Entries provided Start Marker
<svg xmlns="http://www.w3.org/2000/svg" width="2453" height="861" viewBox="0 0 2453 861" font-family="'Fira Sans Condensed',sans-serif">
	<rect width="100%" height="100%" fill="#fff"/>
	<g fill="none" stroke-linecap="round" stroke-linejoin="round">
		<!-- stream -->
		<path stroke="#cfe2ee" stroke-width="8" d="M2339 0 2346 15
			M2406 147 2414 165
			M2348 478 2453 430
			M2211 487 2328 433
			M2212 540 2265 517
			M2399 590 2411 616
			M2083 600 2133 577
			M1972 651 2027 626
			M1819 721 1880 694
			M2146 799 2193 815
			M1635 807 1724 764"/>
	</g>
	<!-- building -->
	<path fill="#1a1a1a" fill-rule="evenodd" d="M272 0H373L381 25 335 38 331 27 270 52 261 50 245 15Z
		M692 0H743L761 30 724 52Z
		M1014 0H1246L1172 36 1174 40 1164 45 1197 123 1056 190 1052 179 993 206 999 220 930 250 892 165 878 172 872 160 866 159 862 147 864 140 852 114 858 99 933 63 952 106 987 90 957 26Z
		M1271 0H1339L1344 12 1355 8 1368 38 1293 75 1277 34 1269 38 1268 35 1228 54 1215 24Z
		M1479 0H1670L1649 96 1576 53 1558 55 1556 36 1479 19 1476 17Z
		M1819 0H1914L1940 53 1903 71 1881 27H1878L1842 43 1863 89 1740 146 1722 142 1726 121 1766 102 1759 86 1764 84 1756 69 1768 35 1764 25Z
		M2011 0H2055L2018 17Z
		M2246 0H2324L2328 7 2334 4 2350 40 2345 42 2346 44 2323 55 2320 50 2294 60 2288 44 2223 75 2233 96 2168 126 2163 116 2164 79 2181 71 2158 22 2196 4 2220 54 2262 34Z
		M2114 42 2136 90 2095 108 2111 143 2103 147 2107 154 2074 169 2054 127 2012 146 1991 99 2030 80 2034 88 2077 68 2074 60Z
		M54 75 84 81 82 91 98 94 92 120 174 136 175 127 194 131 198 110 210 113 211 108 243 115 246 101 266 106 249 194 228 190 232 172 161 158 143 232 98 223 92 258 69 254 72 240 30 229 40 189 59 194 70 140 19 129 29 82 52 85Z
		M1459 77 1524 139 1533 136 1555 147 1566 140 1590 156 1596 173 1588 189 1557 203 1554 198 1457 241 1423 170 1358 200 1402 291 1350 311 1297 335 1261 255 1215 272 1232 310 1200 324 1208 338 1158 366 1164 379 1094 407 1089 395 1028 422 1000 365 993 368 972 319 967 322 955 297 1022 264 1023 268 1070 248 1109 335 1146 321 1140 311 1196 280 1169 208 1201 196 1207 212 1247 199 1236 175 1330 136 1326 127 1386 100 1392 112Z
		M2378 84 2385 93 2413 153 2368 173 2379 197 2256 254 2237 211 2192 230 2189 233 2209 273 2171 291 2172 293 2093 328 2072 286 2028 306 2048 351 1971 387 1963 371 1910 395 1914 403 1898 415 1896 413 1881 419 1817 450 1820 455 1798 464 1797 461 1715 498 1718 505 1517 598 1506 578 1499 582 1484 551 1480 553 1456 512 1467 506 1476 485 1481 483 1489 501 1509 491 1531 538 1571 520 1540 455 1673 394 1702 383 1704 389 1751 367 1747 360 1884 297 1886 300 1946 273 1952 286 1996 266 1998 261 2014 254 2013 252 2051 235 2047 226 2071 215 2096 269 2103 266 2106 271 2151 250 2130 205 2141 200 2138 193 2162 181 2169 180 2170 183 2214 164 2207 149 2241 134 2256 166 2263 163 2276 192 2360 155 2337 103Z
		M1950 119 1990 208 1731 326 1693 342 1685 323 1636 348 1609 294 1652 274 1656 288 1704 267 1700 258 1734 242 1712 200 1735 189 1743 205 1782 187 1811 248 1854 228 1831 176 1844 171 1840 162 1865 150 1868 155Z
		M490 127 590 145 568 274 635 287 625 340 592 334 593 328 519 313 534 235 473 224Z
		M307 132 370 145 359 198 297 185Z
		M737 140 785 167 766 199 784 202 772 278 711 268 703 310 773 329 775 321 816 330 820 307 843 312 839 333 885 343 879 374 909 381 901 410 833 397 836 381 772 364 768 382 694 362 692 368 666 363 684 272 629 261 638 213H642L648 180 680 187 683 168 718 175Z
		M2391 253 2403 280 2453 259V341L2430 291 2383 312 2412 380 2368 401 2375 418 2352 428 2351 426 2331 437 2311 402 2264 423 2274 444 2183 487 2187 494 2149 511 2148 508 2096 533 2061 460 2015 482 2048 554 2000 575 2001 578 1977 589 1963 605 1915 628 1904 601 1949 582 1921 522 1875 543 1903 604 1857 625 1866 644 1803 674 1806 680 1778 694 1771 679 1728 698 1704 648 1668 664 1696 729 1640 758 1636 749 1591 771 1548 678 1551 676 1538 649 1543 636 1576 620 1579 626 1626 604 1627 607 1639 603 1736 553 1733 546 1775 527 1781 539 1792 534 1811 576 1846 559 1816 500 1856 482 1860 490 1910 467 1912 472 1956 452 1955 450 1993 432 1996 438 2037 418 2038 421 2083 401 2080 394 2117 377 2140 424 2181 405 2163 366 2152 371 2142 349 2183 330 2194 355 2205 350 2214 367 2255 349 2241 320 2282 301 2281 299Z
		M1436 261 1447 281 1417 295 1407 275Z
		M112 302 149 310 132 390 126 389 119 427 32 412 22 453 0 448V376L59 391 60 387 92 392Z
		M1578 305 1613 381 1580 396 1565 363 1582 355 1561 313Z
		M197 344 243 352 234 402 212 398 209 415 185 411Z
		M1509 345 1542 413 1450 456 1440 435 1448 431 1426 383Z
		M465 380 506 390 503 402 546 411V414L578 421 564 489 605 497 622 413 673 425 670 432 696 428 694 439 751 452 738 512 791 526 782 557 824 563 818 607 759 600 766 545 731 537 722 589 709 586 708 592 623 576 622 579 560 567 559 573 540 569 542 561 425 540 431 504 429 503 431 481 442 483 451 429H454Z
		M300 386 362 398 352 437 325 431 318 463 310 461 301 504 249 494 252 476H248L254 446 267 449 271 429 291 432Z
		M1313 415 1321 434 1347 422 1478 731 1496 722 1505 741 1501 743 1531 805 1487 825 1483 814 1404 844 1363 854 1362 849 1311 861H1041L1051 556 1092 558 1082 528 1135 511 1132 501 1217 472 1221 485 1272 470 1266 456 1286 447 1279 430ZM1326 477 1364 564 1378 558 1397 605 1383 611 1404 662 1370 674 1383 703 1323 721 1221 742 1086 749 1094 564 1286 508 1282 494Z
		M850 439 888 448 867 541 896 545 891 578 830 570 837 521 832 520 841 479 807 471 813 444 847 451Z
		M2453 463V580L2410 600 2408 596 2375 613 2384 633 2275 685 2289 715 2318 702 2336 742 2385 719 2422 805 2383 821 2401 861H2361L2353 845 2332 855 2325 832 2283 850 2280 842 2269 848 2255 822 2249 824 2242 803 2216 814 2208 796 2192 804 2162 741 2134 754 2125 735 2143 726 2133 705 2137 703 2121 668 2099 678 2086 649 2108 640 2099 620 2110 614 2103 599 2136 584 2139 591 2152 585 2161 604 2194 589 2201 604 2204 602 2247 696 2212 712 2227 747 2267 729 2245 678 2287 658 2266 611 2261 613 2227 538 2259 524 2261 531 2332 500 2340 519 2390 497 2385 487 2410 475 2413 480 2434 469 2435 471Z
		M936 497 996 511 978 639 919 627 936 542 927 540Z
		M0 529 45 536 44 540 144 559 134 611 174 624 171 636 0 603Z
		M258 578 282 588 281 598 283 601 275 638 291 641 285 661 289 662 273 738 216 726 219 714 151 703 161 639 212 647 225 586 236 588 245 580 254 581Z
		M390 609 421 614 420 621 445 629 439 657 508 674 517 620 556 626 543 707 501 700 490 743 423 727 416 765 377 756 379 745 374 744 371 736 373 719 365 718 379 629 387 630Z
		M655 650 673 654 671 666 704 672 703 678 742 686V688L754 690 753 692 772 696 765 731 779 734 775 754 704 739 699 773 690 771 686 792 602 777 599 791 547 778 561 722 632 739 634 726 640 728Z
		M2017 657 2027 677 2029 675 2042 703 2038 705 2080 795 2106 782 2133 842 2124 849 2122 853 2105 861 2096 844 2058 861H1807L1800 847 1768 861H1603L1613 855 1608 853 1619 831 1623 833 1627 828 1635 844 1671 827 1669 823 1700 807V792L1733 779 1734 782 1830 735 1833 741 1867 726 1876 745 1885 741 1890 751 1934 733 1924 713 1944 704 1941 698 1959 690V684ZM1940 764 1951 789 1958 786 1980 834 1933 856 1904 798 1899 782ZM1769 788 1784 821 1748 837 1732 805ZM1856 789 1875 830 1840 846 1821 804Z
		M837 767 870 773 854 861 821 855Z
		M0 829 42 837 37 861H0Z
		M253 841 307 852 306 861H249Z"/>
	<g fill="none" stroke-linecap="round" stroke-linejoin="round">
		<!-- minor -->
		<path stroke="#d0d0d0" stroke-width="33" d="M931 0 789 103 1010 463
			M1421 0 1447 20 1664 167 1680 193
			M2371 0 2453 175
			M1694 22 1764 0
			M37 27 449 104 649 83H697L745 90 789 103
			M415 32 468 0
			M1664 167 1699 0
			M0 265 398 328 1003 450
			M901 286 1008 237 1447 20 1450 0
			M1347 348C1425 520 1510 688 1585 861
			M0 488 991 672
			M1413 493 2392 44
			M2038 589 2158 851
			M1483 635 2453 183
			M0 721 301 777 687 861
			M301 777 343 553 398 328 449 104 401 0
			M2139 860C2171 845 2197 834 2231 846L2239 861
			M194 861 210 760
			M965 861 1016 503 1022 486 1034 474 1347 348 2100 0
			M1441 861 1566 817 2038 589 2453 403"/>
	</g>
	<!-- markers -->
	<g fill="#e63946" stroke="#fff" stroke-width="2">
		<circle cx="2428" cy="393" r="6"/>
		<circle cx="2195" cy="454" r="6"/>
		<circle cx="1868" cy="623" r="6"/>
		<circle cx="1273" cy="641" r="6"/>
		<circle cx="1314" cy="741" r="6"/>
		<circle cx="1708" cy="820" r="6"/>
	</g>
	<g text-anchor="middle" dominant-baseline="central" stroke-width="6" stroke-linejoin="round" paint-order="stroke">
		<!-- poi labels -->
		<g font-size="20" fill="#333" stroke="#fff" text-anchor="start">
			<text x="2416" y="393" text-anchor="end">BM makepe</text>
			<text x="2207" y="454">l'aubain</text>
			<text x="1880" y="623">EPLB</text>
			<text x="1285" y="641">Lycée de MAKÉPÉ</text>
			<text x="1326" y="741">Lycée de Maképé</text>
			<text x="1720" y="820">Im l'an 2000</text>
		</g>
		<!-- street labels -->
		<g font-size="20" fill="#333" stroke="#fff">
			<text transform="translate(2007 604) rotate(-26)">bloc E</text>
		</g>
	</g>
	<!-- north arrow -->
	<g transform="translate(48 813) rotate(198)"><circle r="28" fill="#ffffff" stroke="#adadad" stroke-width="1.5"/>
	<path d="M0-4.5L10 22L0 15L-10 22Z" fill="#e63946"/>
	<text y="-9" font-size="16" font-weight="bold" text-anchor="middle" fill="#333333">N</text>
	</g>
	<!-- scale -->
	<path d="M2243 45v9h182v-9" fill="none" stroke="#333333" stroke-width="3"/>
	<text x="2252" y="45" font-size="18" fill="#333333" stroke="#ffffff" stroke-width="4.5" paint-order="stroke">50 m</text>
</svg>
Entries provided End Marker
▸ **Brief**: Copy the lines from the entries above in which the word "middle" appears.

▸ **Solution below**:
	<g text-anchor="middle" dominant-baseline="central" stroke-width="6" stroke-linejoin="round" paint-order="stroke">
	<text y="-9" font-size="16" font-weight="bold" text-anchor="middle" fill="#333333">N</text>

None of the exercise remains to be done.